Kirk Laubenstein is a left-wing activist in Buffalo who doesn’t like diversity, at least not the kind the Catholic Church offers. Before he had his epiphany several years ago, he confessed that “For 15 years, I was like, I’m not into church.”

Then, like, he got into church. Now he is, like, a minister in the United Church of Christ, though it is not clear who his congregants are. He is also director of the Coalition for Economic Justice, an organization that has worked with Acorn, Occupy Wall Street, Black Lives Matter and other radical socialists and anarchists.

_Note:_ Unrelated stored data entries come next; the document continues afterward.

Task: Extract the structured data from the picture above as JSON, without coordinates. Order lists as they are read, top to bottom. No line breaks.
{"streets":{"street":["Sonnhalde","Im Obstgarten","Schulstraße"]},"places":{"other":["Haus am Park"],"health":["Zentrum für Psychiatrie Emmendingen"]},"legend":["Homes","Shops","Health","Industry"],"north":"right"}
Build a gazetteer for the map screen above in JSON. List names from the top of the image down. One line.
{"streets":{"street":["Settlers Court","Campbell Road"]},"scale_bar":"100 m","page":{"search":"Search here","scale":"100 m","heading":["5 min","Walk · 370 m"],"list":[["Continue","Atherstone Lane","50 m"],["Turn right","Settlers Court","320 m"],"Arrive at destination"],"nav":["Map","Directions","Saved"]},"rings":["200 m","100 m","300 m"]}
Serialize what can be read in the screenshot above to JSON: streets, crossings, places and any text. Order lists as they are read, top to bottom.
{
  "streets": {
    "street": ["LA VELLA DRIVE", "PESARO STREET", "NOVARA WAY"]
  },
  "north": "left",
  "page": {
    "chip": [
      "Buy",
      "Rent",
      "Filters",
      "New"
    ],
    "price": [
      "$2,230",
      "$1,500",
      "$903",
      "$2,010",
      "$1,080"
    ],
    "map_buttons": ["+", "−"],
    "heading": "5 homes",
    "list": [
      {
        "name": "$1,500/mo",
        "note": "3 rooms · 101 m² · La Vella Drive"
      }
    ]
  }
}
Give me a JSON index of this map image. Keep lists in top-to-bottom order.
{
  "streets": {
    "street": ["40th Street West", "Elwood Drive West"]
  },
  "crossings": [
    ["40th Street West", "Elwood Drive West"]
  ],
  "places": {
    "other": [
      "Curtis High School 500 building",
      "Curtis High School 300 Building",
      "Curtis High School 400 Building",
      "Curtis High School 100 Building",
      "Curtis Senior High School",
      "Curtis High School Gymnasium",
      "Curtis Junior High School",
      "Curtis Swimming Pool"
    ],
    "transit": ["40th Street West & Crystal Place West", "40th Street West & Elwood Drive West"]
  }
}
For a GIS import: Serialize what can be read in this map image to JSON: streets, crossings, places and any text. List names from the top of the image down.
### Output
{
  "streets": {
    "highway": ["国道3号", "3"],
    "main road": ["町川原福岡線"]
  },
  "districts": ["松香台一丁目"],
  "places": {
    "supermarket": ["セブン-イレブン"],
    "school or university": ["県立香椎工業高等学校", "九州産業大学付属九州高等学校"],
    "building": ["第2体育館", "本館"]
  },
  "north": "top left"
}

Laubenstein disagrees with the Catholic Church’s teaching on foster parents; it believes that foster children are entitled to be raised by a father and a mother. For him, two moms will do just fine, and he is open-minded enough to welcome two dads. It is not known whether he would be okay with three dads, but we are sure that day is fast approaching and we have no doubt what he will say. He seems to be very tolerant.

Well, in actual fact, Laubenstein is not all that tolerant. He is now busy walking the streets of Buffalo telling everyone how horrible the Catholic Church is for not accepting homosexual and lesbian couples as foster parents. More than that, he wants to shut down Catholic Charities. He says it is not fit to receive public funding.

As with many members of the clergy these days (in many religions), Laubenstein is preoccupied with materialism: nothing excites him more than the prospect of robbing Peter to pay Paul. But as British Prime Minister Margaret Thatcher once alluded to, one day socialists will realize there are no more Peters to rob from. Then everyone is sunk.

That much is Laubenstein’s business. What is not his business—it is mine—is his campaign to strip Catholic Charities of public funding. He needs to rethink what tolerance and diversity really mean. He can begin by, like, getting into the Catholic Church.